**DOCUMENT PASSAGE**:

--

Albanian diplomat (1894–1972)

Xhemil Dino (21 December 1894 – 2 July 1972) was an Albanian politician and diplomat.

He was born in Preveza in the Janina Vilayet of the Ottoman Empire on 21 December 1894 to a branch of the notable Dino family of the area. In 1913 he completed his studies at the Imperial Lyceum "Gallata Saraj" in Istanbul In 1913 he studied in Galatasaray High School and in 1921 he graduated from the Faculty of Law in Rome, after the declaration of independence of Albania he was elected deputy of Dibër and later was appointed Deputy Secretary General of the Ministry of Foreign Affairs. In 1922 he was appointed Secretary of the Albanian Legation in Paris. From February 1925 to May 17 of that year, Dino was appointed Secretary General of the Ministry of Foreign Affairs. It was at this time that he was decorated by the President of France with the title "Officer of the Legion of Honor". He was briefly removed from diplomacy after being elected a deputy, but in 1926 he served as chargé d'affaires in Bucharest. A few months later, he was appointed Minister Plenipotentiary of Albania in Rome, where he served for four years. He was a delegate from Albania to the Sixth, Seventh and Eighth Assembly of the League of Nations (1925–1927). In 1931, he was appointed Minister Plenipotentiary in London, while after the death of Iljaz bey Vrion, he also served as Resident Minister for France with residence in London. This appointment did not last long, after the suicide of his wife he was asked to resign. In the fall of 1934, he married the daughter of Shefqet bey Vërlac, the former fiancée of HMT Zog I. He then resumed his diplomatic service, being appointed Minister of Albania in Sofia in 1936 and was still there during the Italian occupation.

On 12 April 1939 he was appointed Minister of Foreign Affairs in the Vërlaci government, a position he nominally held until June of that year, when the agreement giving Italy control over Albania's foreign relations came into effect. After the dissolution of the Albanian foreign service, Dino was appointed Ambassador by the Italian Foreign Service, but was not appointed to any post. After occupied by the Axis forces (1941–1944), Xhemil Dino was appointed the High Commissioner of Thesprotia (Cameria) and actively collaborated with the Italian and German forces. He fled Albania at the end of 1944. He finally went to exile in Franco's Spain in 1945. He died on 2 July 1972 in Madrid and was buried in Rome.

--

**PROVIDED DATA**:
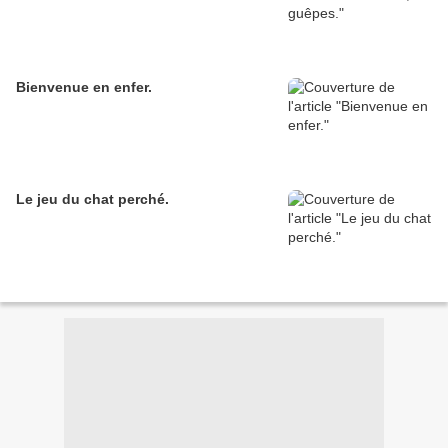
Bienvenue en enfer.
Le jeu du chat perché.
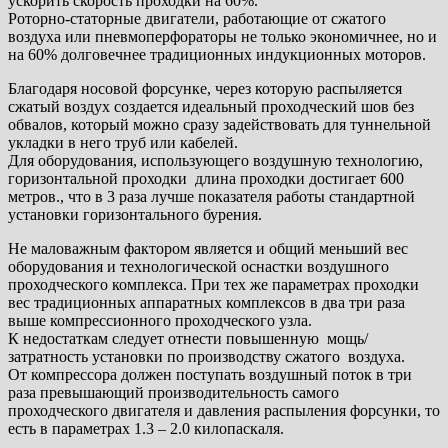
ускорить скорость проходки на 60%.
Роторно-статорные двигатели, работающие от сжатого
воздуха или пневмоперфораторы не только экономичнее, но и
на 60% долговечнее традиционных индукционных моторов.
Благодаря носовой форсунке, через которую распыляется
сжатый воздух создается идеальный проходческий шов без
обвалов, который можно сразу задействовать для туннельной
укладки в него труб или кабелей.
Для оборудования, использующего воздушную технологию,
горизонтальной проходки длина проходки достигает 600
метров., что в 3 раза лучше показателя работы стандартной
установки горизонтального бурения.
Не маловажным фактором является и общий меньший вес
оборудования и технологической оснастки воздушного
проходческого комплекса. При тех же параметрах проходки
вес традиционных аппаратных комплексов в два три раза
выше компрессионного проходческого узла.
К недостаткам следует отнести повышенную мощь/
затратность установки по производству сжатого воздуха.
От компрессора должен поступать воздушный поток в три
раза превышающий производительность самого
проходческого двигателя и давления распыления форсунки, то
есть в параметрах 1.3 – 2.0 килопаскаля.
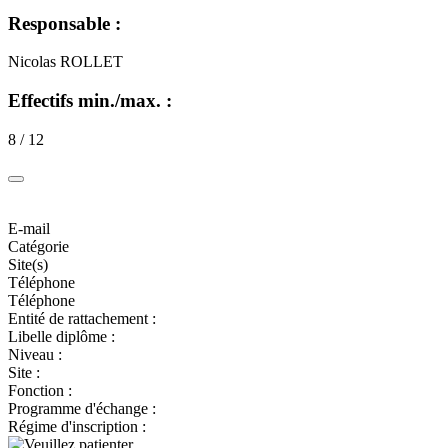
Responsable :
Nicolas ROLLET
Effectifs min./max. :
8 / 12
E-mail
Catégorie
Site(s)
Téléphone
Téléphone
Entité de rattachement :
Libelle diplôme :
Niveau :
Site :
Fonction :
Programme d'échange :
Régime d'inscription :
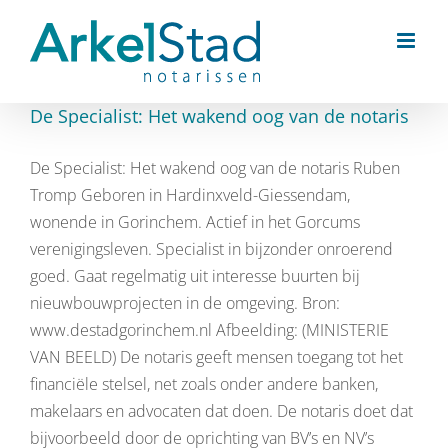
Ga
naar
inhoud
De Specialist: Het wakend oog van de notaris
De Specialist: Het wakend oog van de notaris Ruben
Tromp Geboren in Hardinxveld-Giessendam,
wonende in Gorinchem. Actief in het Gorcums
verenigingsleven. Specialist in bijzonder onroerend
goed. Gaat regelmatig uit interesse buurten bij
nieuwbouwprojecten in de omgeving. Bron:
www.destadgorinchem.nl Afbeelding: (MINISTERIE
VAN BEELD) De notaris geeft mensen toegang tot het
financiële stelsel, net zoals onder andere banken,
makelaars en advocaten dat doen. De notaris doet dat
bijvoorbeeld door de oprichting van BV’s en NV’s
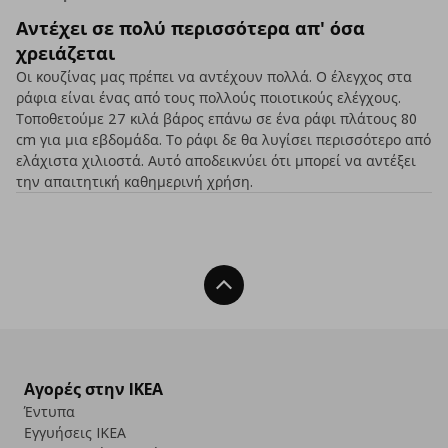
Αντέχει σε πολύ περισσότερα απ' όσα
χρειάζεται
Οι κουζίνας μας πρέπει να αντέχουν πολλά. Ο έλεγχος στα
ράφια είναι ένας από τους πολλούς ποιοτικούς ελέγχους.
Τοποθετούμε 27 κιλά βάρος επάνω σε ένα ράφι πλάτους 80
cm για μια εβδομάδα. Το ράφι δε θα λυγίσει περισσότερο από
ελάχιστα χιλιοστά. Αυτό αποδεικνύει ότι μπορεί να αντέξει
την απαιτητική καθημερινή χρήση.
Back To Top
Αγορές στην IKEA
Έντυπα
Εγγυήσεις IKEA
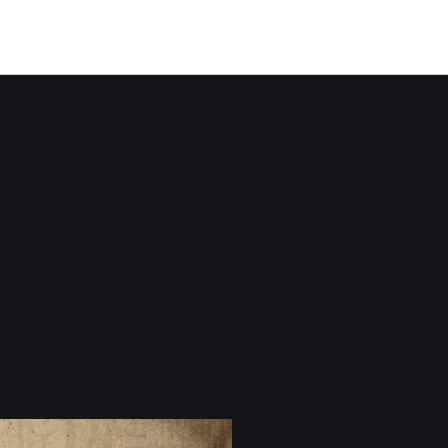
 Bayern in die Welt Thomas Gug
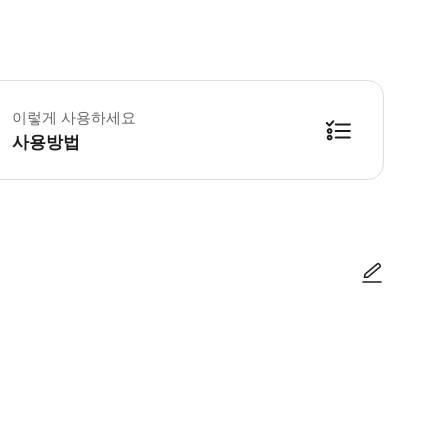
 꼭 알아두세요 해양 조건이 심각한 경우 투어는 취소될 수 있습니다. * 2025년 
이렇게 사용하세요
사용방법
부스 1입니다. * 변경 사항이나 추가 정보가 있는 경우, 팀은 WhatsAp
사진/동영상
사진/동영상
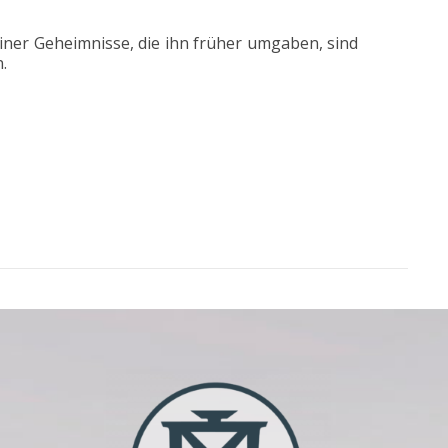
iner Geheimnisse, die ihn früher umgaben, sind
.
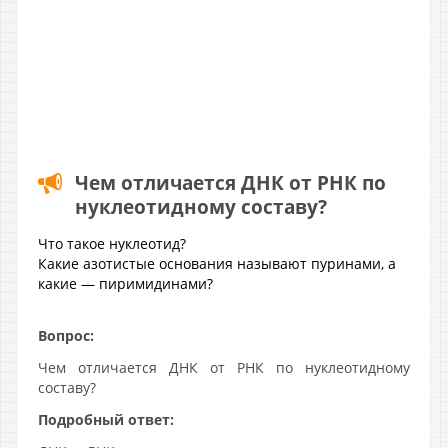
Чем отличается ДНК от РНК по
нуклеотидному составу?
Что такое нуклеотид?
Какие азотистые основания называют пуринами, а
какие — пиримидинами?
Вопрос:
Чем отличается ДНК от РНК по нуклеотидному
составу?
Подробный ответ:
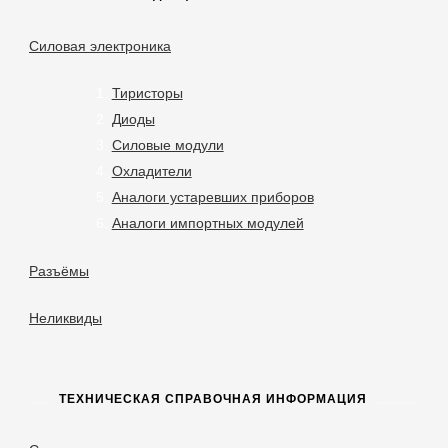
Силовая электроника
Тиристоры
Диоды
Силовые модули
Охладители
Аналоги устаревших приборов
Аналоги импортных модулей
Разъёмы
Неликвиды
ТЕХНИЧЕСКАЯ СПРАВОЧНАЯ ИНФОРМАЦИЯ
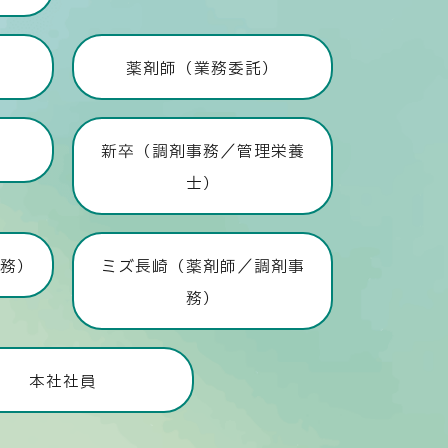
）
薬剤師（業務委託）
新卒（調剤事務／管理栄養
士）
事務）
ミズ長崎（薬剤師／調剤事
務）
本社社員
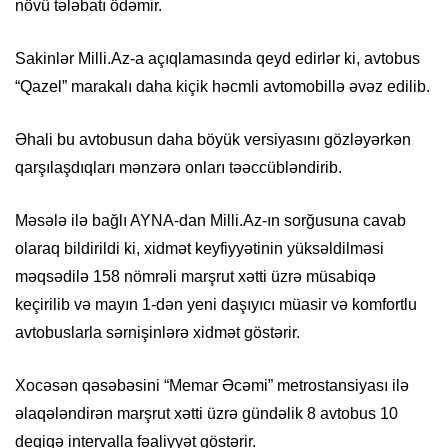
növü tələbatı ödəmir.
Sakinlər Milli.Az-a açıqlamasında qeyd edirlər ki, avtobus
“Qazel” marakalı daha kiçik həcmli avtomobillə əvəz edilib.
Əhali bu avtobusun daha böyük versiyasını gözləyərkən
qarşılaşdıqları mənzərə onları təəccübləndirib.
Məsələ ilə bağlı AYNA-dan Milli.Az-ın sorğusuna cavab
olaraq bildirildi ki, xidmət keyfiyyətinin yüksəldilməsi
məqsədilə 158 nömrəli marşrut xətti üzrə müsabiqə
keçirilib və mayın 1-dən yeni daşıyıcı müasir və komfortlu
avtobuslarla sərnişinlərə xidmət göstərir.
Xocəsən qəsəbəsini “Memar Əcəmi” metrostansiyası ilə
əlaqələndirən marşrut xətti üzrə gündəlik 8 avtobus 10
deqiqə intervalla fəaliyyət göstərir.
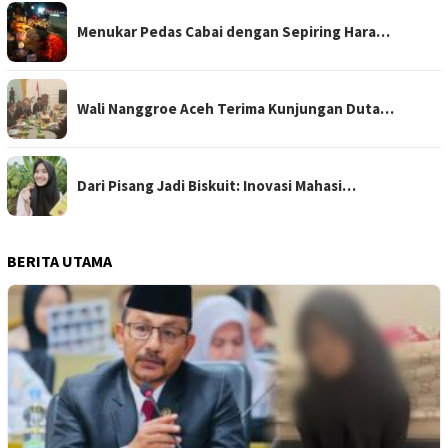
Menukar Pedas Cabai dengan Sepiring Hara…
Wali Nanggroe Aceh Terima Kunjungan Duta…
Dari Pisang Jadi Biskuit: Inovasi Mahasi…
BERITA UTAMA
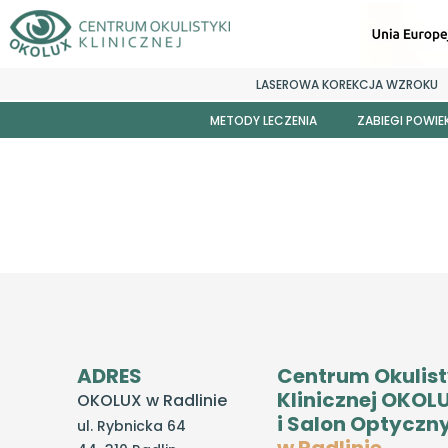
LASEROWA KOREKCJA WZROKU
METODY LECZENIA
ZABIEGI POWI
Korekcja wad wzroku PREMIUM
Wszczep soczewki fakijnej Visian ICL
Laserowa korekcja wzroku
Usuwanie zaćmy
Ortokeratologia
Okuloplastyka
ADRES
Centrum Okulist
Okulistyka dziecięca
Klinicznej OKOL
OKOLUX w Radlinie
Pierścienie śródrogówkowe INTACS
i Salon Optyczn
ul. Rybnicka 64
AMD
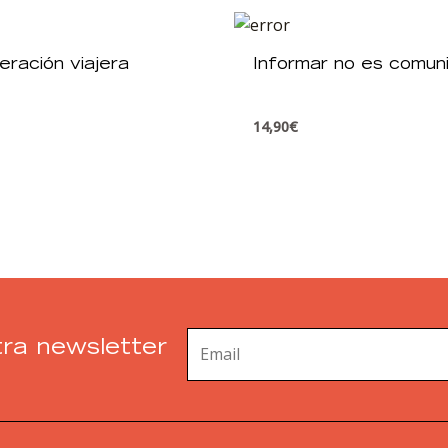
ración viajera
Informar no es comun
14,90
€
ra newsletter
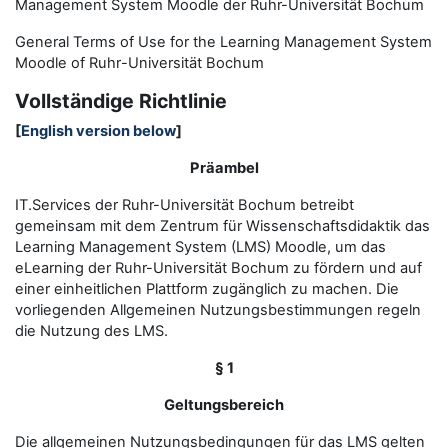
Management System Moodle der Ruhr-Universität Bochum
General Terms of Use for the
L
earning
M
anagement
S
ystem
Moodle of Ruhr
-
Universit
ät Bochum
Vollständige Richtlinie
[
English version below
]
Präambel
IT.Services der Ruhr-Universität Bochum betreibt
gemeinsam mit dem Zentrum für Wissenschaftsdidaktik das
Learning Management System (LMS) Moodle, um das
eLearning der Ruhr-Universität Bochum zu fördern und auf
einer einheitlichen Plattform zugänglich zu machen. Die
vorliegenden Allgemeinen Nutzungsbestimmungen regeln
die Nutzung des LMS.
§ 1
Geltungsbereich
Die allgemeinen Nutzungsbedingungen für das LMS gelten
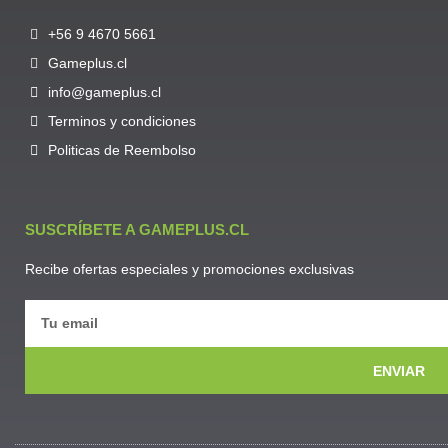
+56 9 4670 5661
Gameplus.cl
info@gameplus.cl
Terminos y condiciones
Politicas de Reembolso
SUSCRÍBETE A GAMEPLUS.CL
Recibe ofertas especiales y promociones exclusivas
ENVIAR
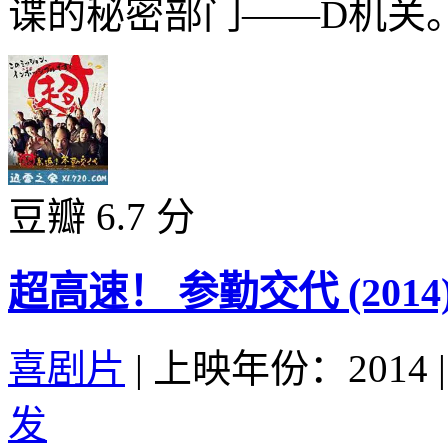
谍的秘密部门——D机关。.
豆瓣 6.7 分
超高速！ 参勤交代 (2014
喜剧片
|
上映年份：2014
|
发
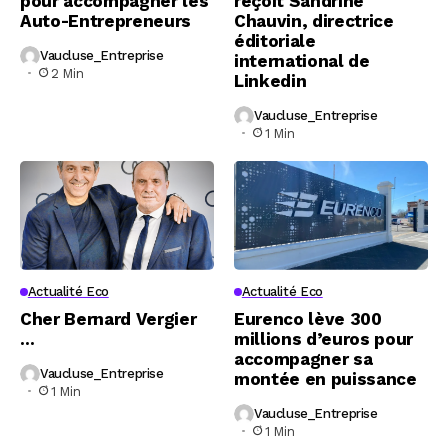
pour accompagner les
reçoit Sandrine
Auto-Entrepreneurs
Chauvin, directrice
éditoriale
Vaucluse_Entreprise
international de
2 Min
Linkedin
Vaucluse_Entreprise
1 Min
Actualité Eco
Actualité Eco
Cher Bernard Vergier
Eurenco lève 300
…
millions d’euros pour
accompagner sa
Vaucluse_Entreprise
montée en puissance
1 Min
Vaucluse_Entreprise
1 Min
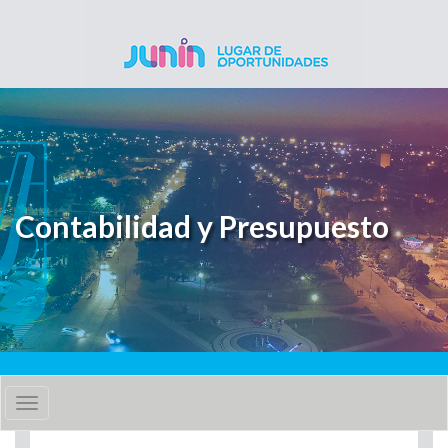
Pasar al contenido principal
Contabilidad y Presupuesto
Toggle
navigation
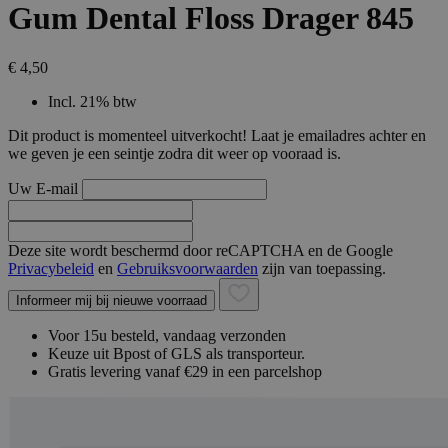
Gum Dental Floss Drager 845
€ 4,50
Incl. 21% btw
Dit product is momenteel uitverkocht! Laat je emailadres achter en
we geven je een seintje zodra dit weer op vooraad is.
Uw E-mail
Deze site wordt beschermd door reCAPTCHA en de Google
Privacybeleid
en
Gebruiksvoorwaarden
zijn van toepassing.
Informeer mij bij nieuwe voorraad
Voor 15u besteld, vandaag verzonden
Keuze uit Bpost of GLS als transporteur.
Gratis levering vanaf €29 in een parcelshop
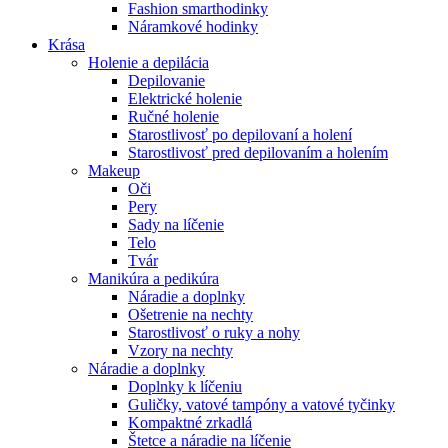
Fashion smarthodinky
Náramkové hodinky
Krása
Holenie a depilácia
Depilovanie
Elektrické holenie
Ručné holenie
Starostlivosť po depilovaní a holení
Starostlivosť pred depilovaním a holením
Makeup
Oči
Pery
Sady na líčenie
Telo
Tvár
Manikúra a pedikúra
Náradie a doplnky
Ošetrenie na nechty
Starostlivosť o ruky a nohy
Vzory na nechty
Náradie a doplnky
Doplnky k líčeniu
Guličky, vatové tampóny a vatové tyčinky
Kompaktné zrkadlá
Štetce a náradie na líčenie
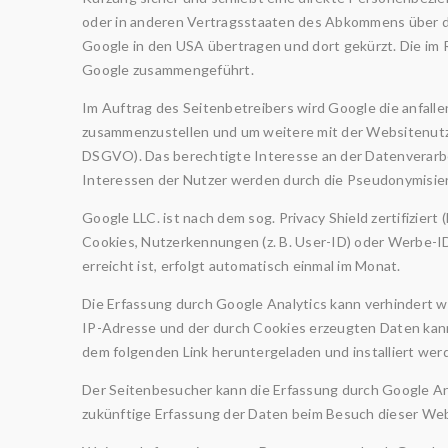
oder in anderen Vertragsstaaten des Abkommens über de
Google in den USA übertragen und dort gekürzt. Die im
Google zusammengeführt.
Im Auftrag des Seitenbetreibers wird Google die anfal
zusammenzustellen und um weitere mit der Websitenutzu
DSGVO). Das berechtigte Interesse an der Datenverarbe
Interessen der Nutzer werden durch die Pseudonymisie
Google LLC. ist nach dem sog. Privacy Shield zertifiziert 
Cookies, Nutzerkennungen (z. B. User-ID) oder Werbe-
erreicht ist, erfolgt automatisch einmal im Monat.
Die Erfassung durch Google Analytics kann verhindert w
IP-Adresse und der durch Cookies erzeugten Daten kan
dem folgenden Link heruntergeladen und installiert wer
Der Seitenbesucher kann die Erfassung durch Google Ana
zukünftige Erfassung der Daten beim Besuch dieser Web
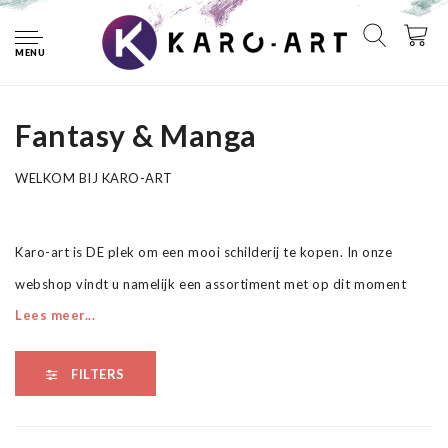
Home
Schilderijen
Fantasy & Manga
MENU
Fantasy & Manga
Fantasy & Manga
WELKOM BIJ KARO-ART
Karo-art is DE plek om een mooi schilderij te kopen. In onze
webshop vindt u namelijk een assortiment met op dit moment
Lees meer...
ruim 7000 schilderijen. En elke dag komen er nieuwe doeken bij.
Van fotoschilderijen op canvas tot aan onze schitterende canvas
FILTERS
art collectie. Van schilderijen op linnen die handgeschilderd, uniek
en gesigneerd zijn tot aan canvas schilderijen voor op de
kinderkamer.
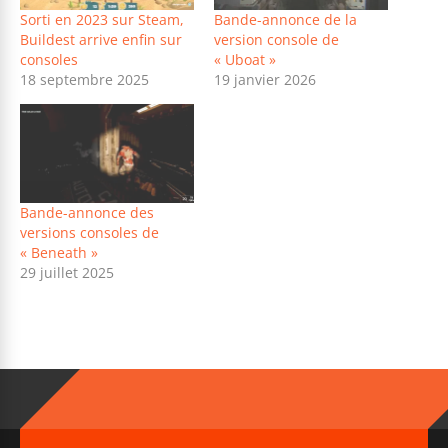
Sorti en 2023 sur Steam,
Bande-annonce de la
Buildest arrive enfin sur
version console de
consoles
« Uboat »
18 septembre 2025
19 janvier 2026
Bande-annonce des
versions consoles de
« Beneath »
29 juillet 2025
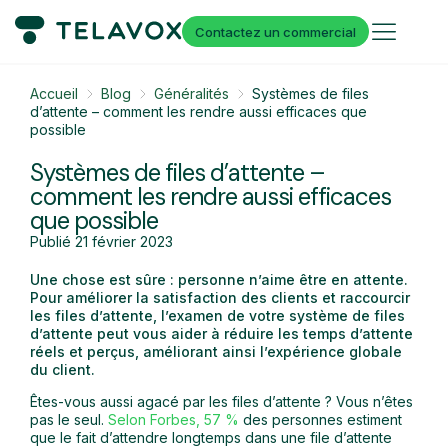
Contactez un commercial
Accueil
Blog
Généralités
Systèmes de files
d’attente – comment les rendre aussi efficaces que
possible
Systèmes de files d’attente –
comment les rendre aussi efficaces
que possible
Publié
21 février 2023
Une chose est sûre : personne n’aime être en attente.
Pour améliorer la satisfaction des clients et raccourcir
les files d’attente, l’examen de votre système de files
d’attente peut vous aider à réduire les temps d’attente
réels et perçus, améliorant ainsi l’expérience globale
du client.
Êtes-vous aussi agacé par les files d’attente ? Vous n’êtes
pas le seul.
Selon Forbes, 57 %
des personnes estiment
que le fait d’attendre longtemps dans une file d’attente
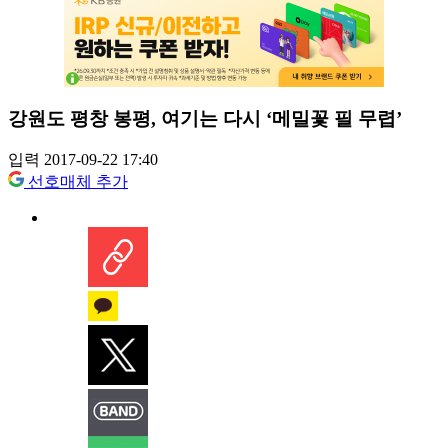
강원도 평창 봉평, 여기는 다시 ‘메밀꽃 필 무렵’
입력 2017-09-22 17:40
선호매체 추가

--

**WHAT NEEDS TO BE DONE**: Reproduce everything in the Xhemil Dino biography from "On 12 April" down to "buried in Rome.".

**TASK OUTPUT**:
On 12 April 1939 he was appointed Minister of Foreign Affairs in the Vërlaci government, a position he nominally held until June of that year, when the agreement giving Italy control over Albania's foreign relations came into effect. After the dissolution of the Albanian foreign service, Dino was appointed Ambassador by the Italian Foreign Service, but was not appointed to any post. After occupied by the Axis forces (1941–1944), Xhemil Dino was appointed the High Commissioner of Thesprotia (Cameria) and actively collaborated with the Italian and German forces. He fled Albania at the end of 1944. He finally went to exile in Franco's Spain in 1945. He died on 2 July 1972 in Madrid and was buried in Rome.